If he already has an MDiv and is ordained, it should not be that difficult to _transfer _his ordination to the PCA. That is the key: he will not need to be re-ordained, but simply to have his ordination transferred. That eases up the requirements.

If you would like, I can provide further assistance off-board.


----------



## MamaArcher (Jul 31, 2007)

hmm.. we were under the impression that he would not be able to transfer his credentials and need to be re-ordained as a Presbyterian. miniter, go throught the whole questioning process and more.

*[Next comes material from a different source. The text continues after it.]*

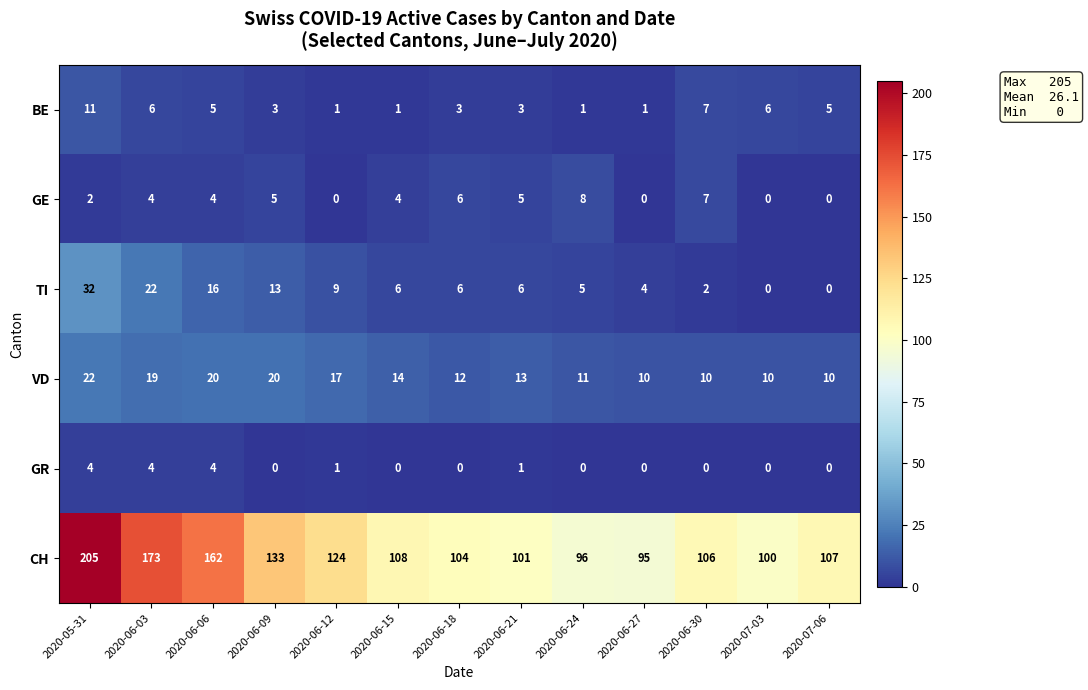

The CH series shows 255 at 2020-06-03. True or false?

False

Is this not the case?


----------



## fredtgreco (Jul 31, 2007)

MamaArcher said:


> hmm.. we were under the impression that he would not be able to transfer his credentials and need to be re-ordained as a Presbyterian. miniter, go throught the whole questioning process and more. Is this not the case?

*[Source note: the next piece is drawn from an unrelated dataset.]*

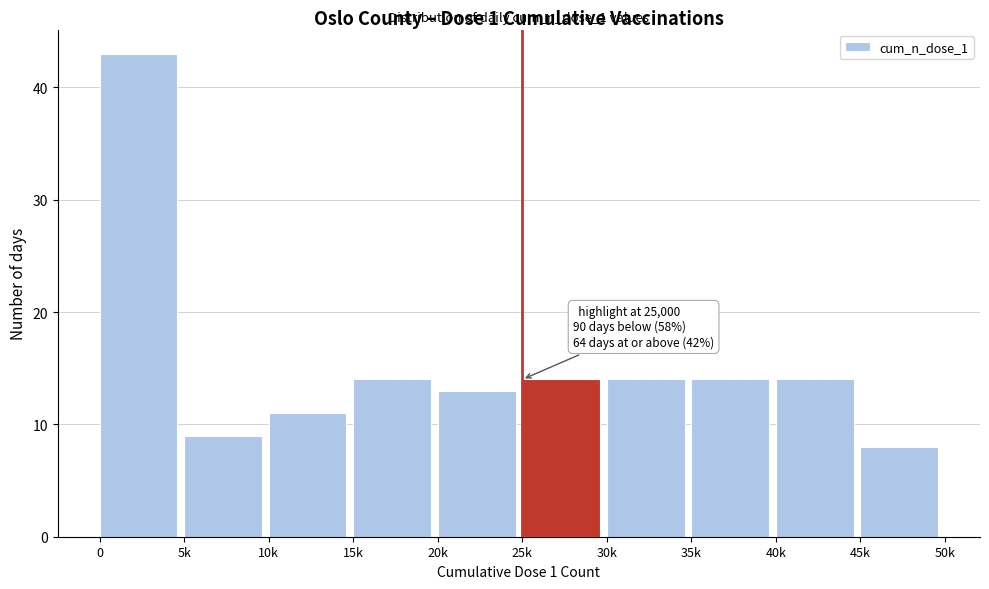

Reading left to right, transcribe all the data shown in this chart.

43	9	11	14	13	14	14	14	14	8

It is a little complex. I would be happy to speak to your husband (I am a former Chairman of a Candidates Committee in the Midwest, where we had several non-PCA transfers), and I am relatively near (Houston). The Presbytery would be South Texas. He might also want to speak to the pastor of Faith PCA in San Antonio, or the pastor of Redeemer PCA in Austin. I also have a very good friend who is a PCA chaplain formerly serving in Savannah. But here is the outline:

1. The PCA recognizes SBC ordination. So there would be no re-ordination.
2. The PCA BCO (Book of Church Order), requires certain things of a man transferring from a different PCA Presbytery. It also requires slightly different things of a non-PCA minister (including even OPC ministers). Here is the relevant section:



> 13-6. Ministers seeking admission to a Presbytery from other Presbyteries in the Presbyterian Church in America shall be examined on Christian experience, and also touching their views in theology, the Sacraments, and church government. *If applicants come from other denominations, the Presbytery shall examine them thoroughly in knowledge and views as required by BCO 21-4 and require them to answer in the affirmative the questions put to candidates at their ordination*. Ordained ministers from other denominations being considered by Presbyteries for reception may come under the extraordinary provisions set forth in BCO 21-4. (emphasis added)



3. The section about questions is 21-4:



> Additionally, the intern shall be examined on any parts required
> for ordination which were not covered in his examination for licensure. In all
> cases, he should be asked to indicate whether he has changed his previous
> views concerning any points in the Confession of Faith, Catechisms, and Book
> ...



So at least in theory, a Presbytery could require the same _type_ of exam for a transfer as an ordination. But rarely is that the case. More likely, it will be a shorter exam, with the paperwork requriements (papers, language exams, etc) waived. But you can get firm answers to this from South Texas Presbytery.

I have an old webpage that describes the entire candidating process in some detail. It might provide some additional insight:

http://www.tulipfaith.com/GLP/


Does that help?


----------



## tewilder (Aug 1, 2007)

fredtgreco said:


> Apart from any FV issues, the CREC has serious ecclesiastical problems (just ask fellow FV author Andrew Sandlin - fuller article here). It has no sound confessional basis, allowing both baptist and paedobaptist confessions (which cannot help but sow disunity in the local church).
> 
> It is also a haven for paedocommunionists.



Sandlin says that he is not and never was Federal Vision. He is a critic of their institutionalism, clericism and ritualism. What Sandlin is is a Shepherd supporter, much like John Frame, professor at the (FV?) Reformed Theological Seminary.


----------